Collected data:
━━━━━━━━━━━━━━━━━━━━
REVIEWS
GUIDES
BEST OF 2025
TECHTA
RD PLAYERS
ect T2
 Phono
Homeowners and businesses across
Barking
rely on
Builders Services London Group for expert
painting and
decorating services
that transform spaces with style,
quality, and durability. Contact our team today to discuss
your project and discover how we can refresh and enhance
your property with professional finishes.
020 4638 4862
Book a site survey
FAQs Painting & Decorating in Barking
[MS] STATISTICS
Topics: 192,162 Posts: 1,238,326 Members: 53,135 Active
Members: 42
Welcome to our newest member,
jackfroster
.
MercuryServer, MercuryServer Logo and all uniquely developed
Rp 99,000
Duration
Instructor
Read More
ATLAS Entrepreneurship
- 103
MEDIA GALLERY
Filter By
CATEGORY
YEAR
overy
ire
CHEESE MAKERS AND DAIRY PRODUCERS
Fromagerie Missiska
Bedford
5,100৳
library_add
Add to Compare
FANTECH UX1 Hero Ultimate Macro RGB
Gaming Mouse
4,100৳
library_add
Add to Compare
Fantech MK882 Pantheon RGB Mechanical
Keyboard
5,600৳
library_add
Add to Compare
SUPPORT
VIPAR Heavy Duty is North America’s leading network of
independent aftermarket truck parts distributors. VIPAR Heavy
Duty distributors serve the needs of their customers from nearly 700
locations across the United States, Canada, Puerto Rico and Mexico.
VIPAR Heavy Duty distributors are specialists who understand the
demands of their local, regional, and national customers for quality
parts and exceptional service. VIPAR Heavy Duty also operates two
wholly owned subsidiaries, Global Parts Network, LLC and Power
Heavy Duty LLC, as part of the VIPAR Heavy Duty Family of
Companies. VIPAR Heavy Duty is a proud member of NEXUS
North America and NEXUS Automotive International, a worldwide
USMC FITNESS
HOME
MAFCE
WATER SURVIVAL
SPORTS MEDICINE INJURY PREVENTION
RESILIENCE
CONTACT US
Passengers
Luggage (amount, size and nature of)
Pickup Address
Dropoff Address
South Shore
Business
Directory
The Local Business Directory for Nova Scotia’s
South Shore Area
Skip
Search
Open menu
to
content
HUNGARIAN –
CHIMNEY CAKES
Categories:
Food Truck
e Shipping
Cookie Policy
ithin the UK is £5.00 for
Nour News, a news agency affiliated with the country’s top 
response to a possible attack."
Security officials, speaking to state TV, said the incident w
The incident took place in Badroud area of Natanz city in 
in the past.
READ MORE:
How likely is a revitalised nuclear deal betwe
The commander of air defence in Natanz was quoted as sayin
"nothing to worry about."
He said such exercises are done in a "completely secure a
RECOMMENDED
━━━━━━━━━━━━━━━━━━━━
* INSTRUCTIONS TO FOLLOW *
The lines needed run from the first line of the data through the line containing "wholly owned subsidiaries, Global"; give them again exactly and nothing else.

* EXERCISE ANSWER *
REVIEWS
GUIDES
BEST OF 2025
TECHTA
RD PLAYERS
ect T2
 Phono
Homeowners and businesses across
Barking
rely on
Builders Services London Group for expert
painting and
decorating services
that transform spaces with style,
quality, and durability. Contact our team today to discuss
your project and discover how we can refresh and enhance
your property with professional finishes.
020 4638 4862
Book a site survey
FAQs Painting & Decorating in Barking
[MS] STATISTICS
Topics: 192,162 Posts: 1,238,326 Members: 53,135 Active
Members: 42
Welcome to our newest member,
jackfroster
.
MercuryServer, MercuryServer Logo and all uniquely developed
Rp 99,000
Duration
Instructor
Read More
ATLAS Entrepreneurship
- 103
MEDIA GALLERY
Filter By
CATEGORY
YEAR
overy
ire
CHEESE MAKERS AND DAIRY PRODUCERS
Fromagerie Missiska
Bedford
5,100৳
library_add
Add to Compare
FANTECH UX1 Hero Ultimate Macro RGB
Gaming Mouse
4,100৳
library_add
Add to Compare
Fantech MK882 Pantheon RGB Mechanical
Keyboard
5,600৳
library_add
Add to Compare
SUPPORT
VIPAR Heavy Duty is North America’s leading network of
independent aftermarket truck parts distributors. VIPAR Heavy
Duty distributors serve the needs of their customers from nearly 700
locations across the United States, Canada, Puerto Rico and Mexico.
VIPAR Heavy Duty distributors are specialists who understand the
demands of their local, regional, and national customers for quality
parts and exceptional service. VIPAR Heavy Duty also operates two
wholly owned subsidiaries, Global Parts Network, LLC and Power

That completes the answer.